It is Victor's 80th birthday and he is rich enough to celebrate it in exactly the style he designates. There is to be no fuss, no presents, just six of his oldest acquaintances, men like himself, though not quite as rich, who started off as mere traders in the city's market place. Soapies, like him, named for the washing fountain at the centre of the city, where the remnants of a garden provide the setting for the chaos of the unregulated market. He will have an old-fashioned troupe of female accordionists for his birthday music, and he will have his trout brought to him by taxi, from the countryside, still living and transported very carefully in a special tank. In his somewhat reptillian brain, Victor is planning a new monument to his ego - but it will mean the destruction of the market place from where he rose to prominence after the most inauspicious of beginnings.
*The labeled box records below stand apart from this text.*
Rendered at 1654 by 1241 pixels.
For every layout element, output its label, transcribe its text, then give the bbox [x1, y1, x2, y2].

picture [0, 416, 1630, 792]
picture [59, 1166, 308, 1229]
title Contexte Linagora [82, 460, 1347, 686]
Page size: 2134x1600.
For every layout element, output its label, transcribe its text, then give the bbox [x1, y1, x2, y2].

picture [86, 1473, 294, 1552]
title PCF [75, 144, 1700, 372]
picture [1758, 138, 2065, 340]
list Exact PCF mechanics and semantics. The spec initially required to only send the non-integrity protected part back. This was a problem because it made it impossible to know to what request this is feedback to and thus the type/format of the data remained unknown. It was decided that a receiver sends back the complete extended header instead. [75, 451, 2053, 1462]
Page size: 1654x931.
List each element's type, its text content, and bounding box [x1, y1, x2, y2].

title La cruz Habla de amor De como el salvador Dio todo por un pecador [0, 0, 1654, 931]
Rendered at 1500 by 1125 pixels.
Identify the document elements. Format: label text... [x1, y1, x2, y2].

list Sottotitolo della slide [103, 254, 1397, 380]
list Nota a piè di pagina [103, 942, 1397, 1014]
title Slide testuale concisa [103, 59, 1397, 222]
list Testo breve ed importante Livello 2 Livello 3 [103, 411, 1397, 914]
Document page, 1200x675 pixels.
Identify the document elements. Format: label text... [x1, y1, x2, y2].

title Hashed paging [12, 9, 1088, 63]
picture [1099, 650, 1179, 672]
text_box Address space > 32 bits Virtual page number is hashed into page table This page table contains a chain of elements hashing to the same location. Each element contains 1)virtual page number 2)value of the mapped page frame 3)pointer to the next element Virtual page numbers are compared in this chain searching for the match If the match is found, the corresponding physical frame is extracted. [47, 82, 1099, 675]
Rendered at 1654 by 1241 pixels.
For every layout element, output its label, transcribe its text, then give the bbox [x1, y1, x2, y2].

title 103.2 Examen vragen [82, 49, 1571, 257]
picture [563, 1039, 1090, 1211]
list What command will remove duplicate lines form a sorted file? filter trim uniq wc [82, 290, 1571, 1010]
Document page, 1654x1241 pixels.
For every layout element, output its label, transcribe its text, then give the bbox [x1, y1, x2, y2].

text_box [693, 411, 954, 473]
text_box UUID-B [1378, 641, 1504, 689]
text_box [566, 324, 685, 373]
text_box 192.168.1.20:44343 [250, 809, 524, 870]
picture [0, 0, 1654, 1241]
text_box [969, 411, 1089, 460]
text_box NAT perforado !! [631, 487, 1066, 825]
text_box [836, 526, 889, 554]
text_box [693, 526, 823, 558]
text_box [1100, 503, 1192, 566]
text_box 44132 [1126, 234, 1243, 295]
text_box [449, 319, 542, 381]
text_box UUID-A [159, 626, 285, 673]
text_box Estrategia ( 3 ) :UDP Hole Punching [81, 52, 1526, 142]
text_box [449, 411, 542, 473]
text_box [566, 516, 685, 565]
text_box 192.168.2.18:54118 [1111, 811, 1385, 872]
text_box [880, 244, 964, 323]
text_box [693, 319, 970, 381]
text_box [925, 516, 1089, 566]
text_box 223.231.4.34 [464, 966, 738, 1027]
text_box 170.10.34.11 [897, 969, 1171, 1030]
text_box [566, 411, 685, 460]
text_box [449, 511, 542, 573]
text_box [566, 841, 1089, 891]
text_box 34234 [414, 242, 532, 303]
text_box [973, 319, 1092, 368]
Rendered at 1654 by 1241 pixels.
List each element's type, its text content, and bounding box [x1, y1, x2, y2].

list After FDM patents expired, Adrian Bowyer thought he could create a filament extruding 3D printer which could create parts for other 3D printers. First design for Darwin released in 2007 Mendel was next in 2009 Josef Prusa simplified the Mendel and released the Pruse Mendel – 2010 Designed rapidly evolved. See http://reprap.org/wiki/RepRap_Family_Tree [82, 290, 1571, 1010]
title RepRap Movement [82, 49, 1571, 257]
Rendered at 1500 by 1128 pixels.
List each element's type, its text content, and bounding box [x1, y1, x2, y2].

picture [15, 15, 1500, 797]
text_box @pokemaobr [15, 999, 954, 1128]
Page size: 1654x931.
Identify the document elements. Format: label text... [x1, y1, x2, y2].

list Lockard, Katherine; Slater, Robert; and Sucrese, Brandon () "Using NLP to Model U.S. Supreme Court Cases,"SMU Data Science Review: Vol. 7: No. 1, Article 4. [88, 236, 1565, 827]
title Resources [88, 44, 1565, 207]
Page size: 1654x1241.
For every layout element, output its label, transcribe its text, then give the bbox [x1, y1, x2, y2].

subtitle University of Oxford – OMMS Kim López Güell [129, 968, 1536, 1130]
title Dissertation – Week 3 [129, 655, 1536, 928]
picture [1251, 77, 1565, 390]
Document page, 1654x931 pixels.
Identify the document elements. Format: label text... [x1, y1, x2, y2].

The birthday fish, however, have to make their initial journey by train, and in the same freight-carriage a country boy, Joseph, wearing a catalogue-bought suit of cream linen, stows away - tired of the hard work in the fields, he fancies himself a city boy at heart, for the streets of the city are paved, not with gold, but hope. It is a long journey and Joseph's bladder is strong, but not that strong, and so he relieves his bladder in the tank carrying the fish.
This atmospheric novel tells us about Joseph (and the fish) in the future, goes back over Victor's past and his romantic ideals about a countryside he barely remembers, and documents the present affairs (of all kinds) experienced by Victor's 'fixer', Rook, once a Soapy firebrand always dressed in black, now co-opted by the usual means to Victor's cause.
It must be said that the pace is a little stately in places. In compensation there is the creative brilliance of Crace's language and the absolute security of his imagination in bringing to life this place and time. Again, as with most of Crace's work, time and place are not made plain, though this city most resembles somewhere in Italy, and is Mediterranean in feel and culture. The story will end with the aftermath of a city riot, with death, with imprisonment, and with the triumph of those worldly enough to see that the future is in money. Not tradition, not romance, quite simply - capitalism.
This novel is one of Crace's best, though it isn't quite equal in power and impact to, say, Signals of Distress, Quarantine, Six, or my particular favourite, The Pesthouse.